- Text for analysis:
################

Pistols 'n' Petticoats
|Pistols 'n' Petticoats|
The town drunk raises a stir with the Hanks family.
|Created by||George Tibbles|
|Written by||Del Moore
|Directed by||David Alexander
|Theme music composer||Jack Elliott
|Opening theme||"Pistols 'n' Petticoats"|
|Country of origin||United States|
|No. of seasons||1|
|No. of episodes||26|
|Running time||30 mins.|
|Original run||September 17, 1966 – March 11, 1967|
Pistols 'n' Petticoats is an American Western sitcom that ran on CBS during the 1966-1967 television season. It was produced by Kayro/Universal Television for CBS Productions and ran from September 17, 1966 to March 11, 1967. The series was created by George Tibbles, who wrote the show's theme song. This was one of two sitcoms that ran on CBS with the "Petticoat" name in its title at the time, the other being Petticoat Junction, which was produced by Filmways and has no connection to this program.

################

- Given material:
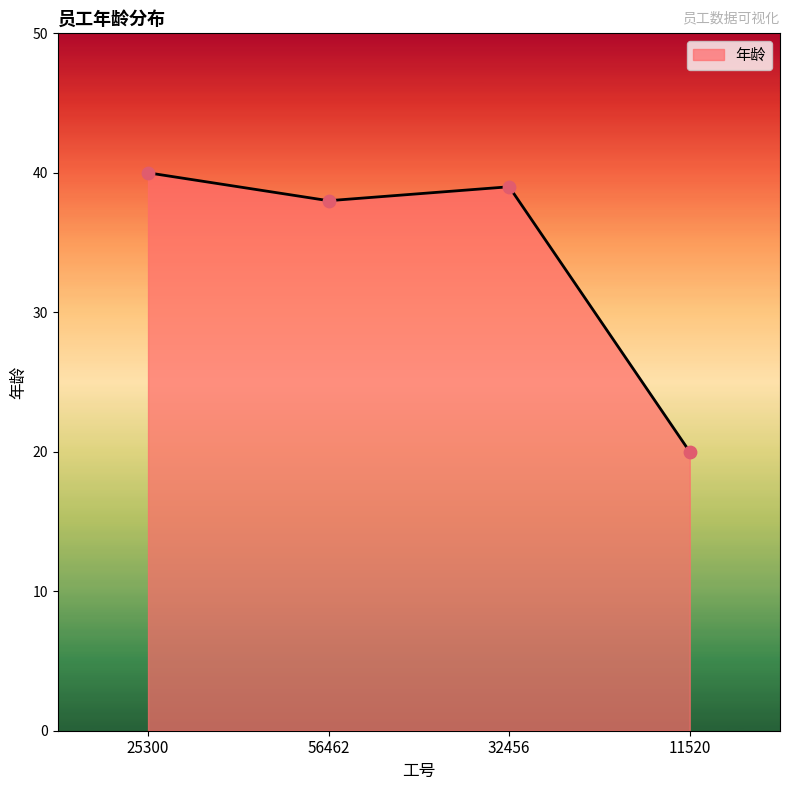

Approximately how many times larger is the value at 11520 compared to 25300?

0.5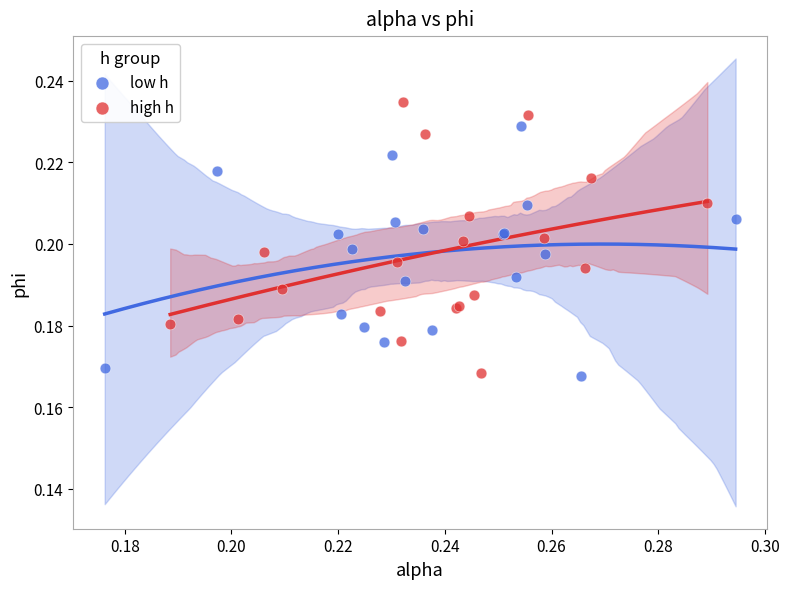

Which series contains the highest Y value?

high h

################

- Required work:
• A. In the article on Pistols 'n' Petticoats, explain why Petticoat Junction is brought up and what the article says sets it apart from this series.
• B. Write a continuation of the article on the sitcom Pistols 'n' Petticoats, starting after its final sentence.

- Answers for the tasks:
• A. Petticoat Junction is mentioned because it was the other CBS sitcom of that time with "Petticoat" in its title. The article separates it from Pistols 'n' Petticoats by noting that it was produced by Filmways and has no connection to this program.

• B.
Pistols 'n' Petticoats chronicled the lives of the gun-slinging Hanks family, which consisted of Grandpa (Andrew), his wife Grandma (Effie), widowed daughter Henrietta, granddaughter (and Henrietta's daughter) Lucy, and their pet wolf Bowser. The "Petticoats" referred to the Hanks ladies, even though Lucy (who was raised in the city) would spend more time being at odds with the rest of the clan rather than helping protect their land.
The Hanks lived in the town of Wretched, Colorado, in the year 1870, where at that time, the sprawling Old West was being occupied by outlaws. It was up to the Hanks to clean up the town, which made them more popular with the citizens than with the town sheriff, Harold Sikes, who did not like having the spotlight shine on the Hanks. The Hanks also had adversaries with rival Buss Courtney and members of a nearby Indian tribe, led by Chief Eagle Shadow, and his assistants, Grey Hawk and Little Bear.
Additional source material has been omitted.